Note that any Puppet setting that's valid in the configuration file is also a valid long argument. For
example, 'server' is a valid setting, so you can specify '--server servername' as an argument. Boolean
settings translate into '--setting' and '--no-setting' pairs.
See the configuration file documentation at https://puppet.com/docs/puppet/latest/configuration.html for
the full list of acceptable settings. A commented list of all settings can also be generated by running
puppet master with '--genconfig'.
--daemonize
Send the process into the background. This is the default. (This is a Puppet setting, and can go
in puppet.conf. Note the special 'no-' prefix for boolean settings on the command line.)
--no-daemonize
Do not send the process into the background. (This is a Puppet setting, and can go in puppet.conf.

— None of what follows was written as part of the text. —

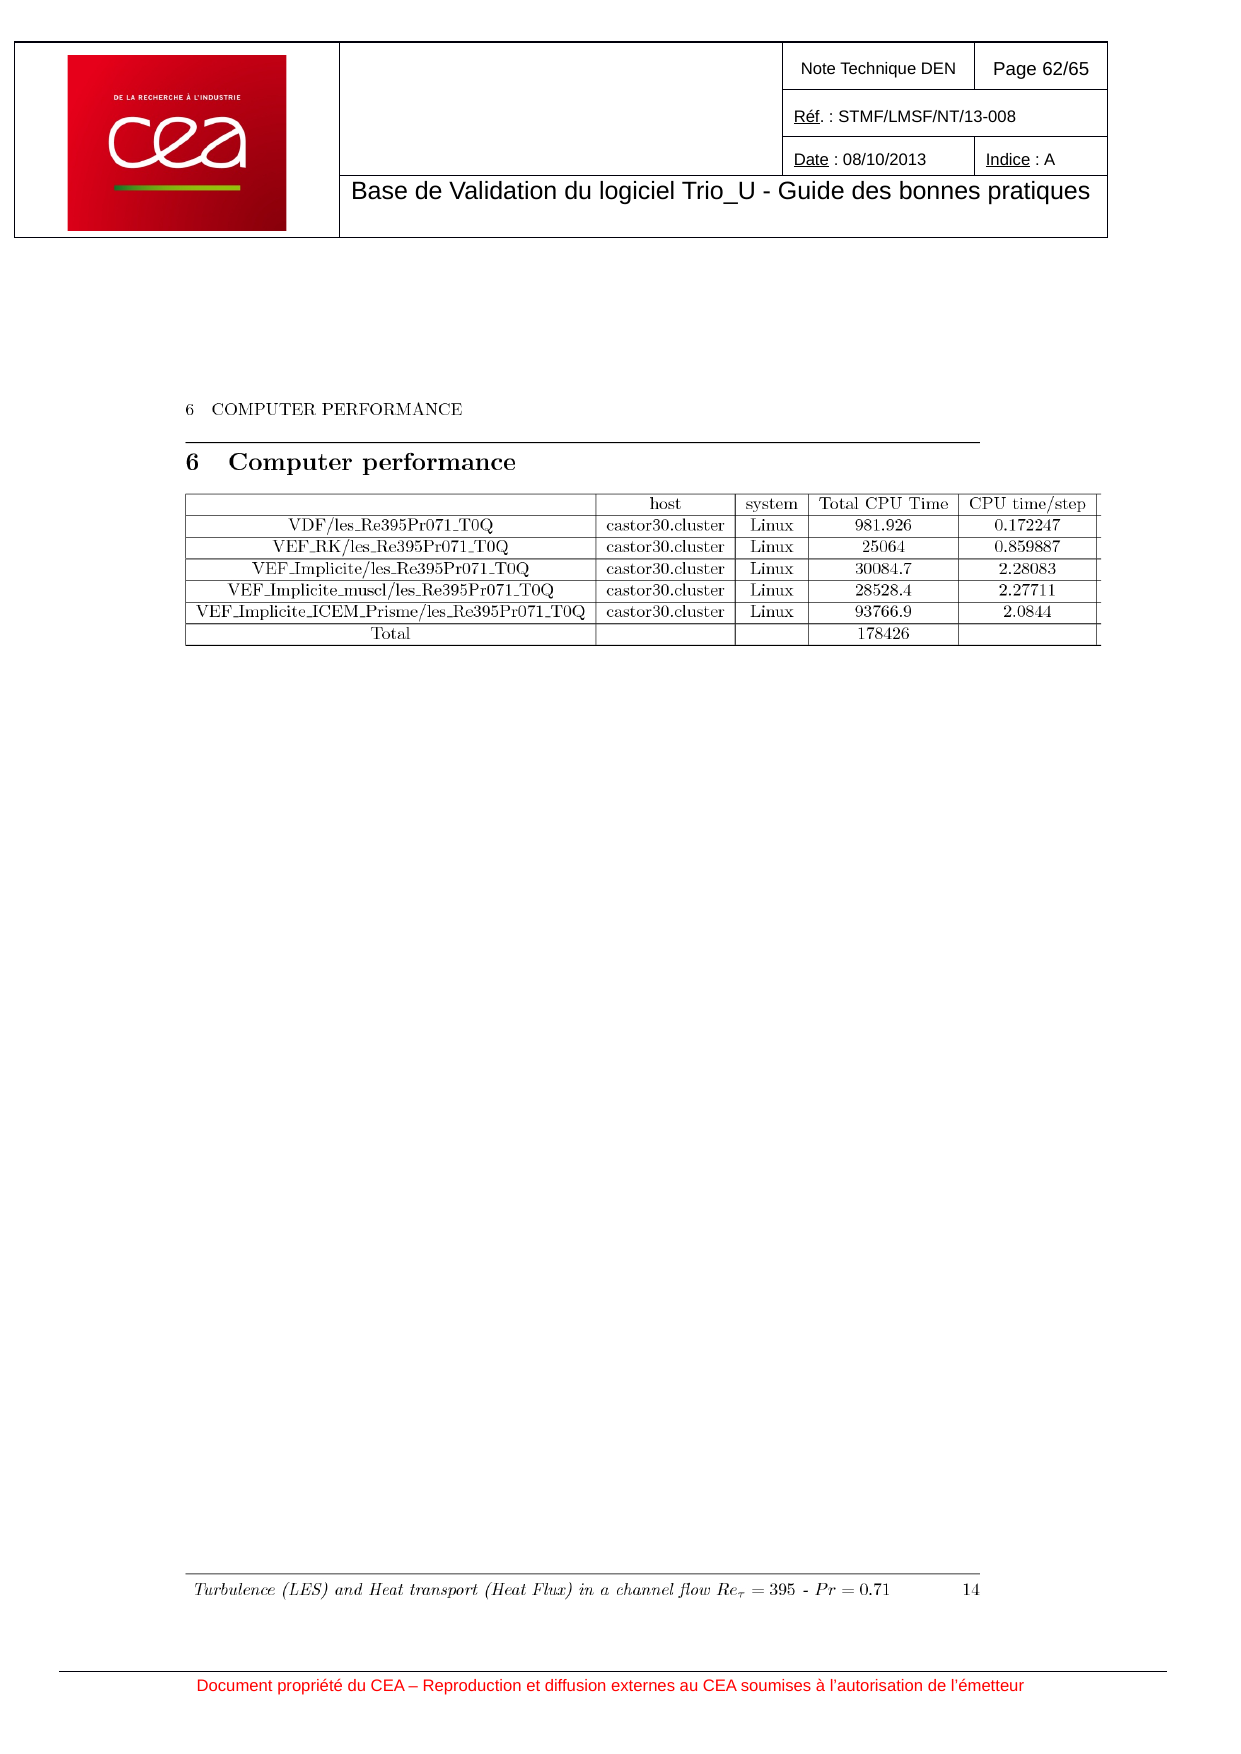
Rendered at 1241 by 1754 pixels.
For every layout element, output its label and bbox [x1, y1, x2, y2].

picture [67, 55, 287, 231]
picture [59, 266, 1102, 1666]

Note the special 'no-' prefix for boolean settings on the command line.)
--debug
Enable full debugging.
--help Print this help message.
--logdest
Where to send log messages. Choose between 'syslog' (the POSIX syslog service), 'console', or the
path to a log file. If debugging or verbosity is enabled, this defaults to 'console'. Otherwise,
it defaults to 'syslog'.
A path ending with '.json' will receive structured output in JSON format. The log file will not
have an ending ']' automatically written to it due to the appending nature of logging. It must be
appended manually to make the content valid JSON.
--masterport
The port on which to listen for traffic. The default port is 8140. (This is a Puppet setting, and
can go in puppet.conf.)
--verbose
Enable verbosity.
--version
Print the puppet version number and exit.
--compile
Compile a catalogue and output it in JSON from the puppet master. Uses facts contained in the
$vardir/yaml/ directory to compile the catalog.